Nothing happens immediately – you’ll need to Sync up for the additional table to propagate to the Member servers.
If you need to check exactly what is in the Sync group – tables, columns, triggers etc – you can run this script at the Member :
SELECT config_data
FROM [DataSync].[scope_config_dss]
In our case this will return an xml string which can be opened in SSMS to show that the new table has been added to the group.
We have to be a little careful here – if the table already exists on the Member, it will not be dropped and recreated, unlike during the default application of a snapshot in traditional replication. There is no option to force a drop and create. SQL Data Sync assumes that if the table is already there, the data is in sync. So if there are data discrepancies they will remain in the Member table and can cause problems later on.
You could fix the data yourself provided you know how to find the data discrepancies. Updating all the rows on the Hub will add in any missing ones at the Member, and update any existing but different rows. Extra rows at the Member will be harder to sort out in a simple fashion.
So unless you are 100% sure you understand how to find and fix all data differences between the hub and the Member, it is safest to delete the table at the Member and then add it in from scratch by relying on an initial Sync.
As mentioned above, if the table doesn’t already exist on the Member, it will be created from scratch and populated, so all is well.
Removing a Table
Deselecting a table from the Sync Group and starting a Sync will remove the user table triggers and the tracking table at the Member. The user table itself is not removed from the Member.
Adding a Column
The new column must be added on the Hub via an Alter Table command. Making SQL Data Sync aware of this schema change is not automatic – there’s no equivalent of @replicate_ddl with SQL Data Sync. You can create a DDL trigger to alert you about schema changes if you are concerned it’ll happen without you being aware of it (details here). Once the extra column is added – in this example I add it to the Region table – you’ll need to let SQL Data Sync know it has been added. But we must first add the extra column to the Member servers as well as the Hub – all manually.
Once the extra column has been added, in the portal we click on “Refresh Schema” and put a tick in the box for the new column “testextracol”.

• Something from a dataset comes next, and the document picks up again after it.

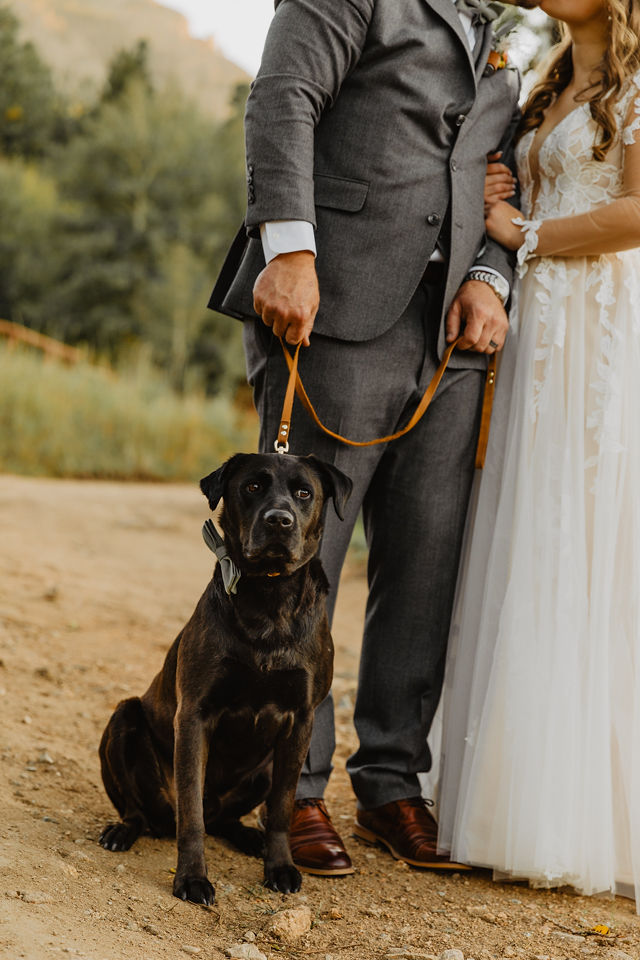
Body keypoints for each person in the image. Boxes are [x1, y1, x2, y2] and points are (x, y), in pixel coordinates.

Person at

After running a Sync, changes will propagate as expected, because the new column is part of the SQL Data Sync schema. We can check that this is the case as before using:
SELECT config_data
FROM [DataSync].[scope_config_dss]
If you add the column on the Hub and then forget to add it to the Sync Group there is no real issue. The Sync Group treats it like a vertical partition. And remember that the tracking table only really holds the PK values – not all the other columns and data.
Removing a Column
Removing a column in the portal changes the scope_config – the table used when the comparisons are made at a Sync. The tracking table holds the PK values only, so the column removal doesn’t make a big change. Remember however that we are really changing the metadata of the Sync Group. Removing a column in the portal will not remove the actual column in the table at the Member. This is all well if the column is NULLable, but if eg I remove the RegionDescription column at the Hub and then do an insert, the insert will fail during the Sync as mentioned below. So the simplest solution is that either we replicate the whole table, or the schemas at the Member should match what is defined on the portal.
Changing a Column
Changing datatypes can be troublesome sometimes. Suppose on the Hub I increase the RegionDescription column from varchar(50) to varchar(500). Then I edit a RegionDescription value to be 100 characters long. Syncing up will result in a truncation error.
Although not mentioned explicitly 8152 means “String or binary data would be truncated”. So – we have to either keep the schemas in sync, or the data has to match the lowest column specifications.
Well – that’s all for now. I’ll add in any other schema change idiosyncrasies as I come across them.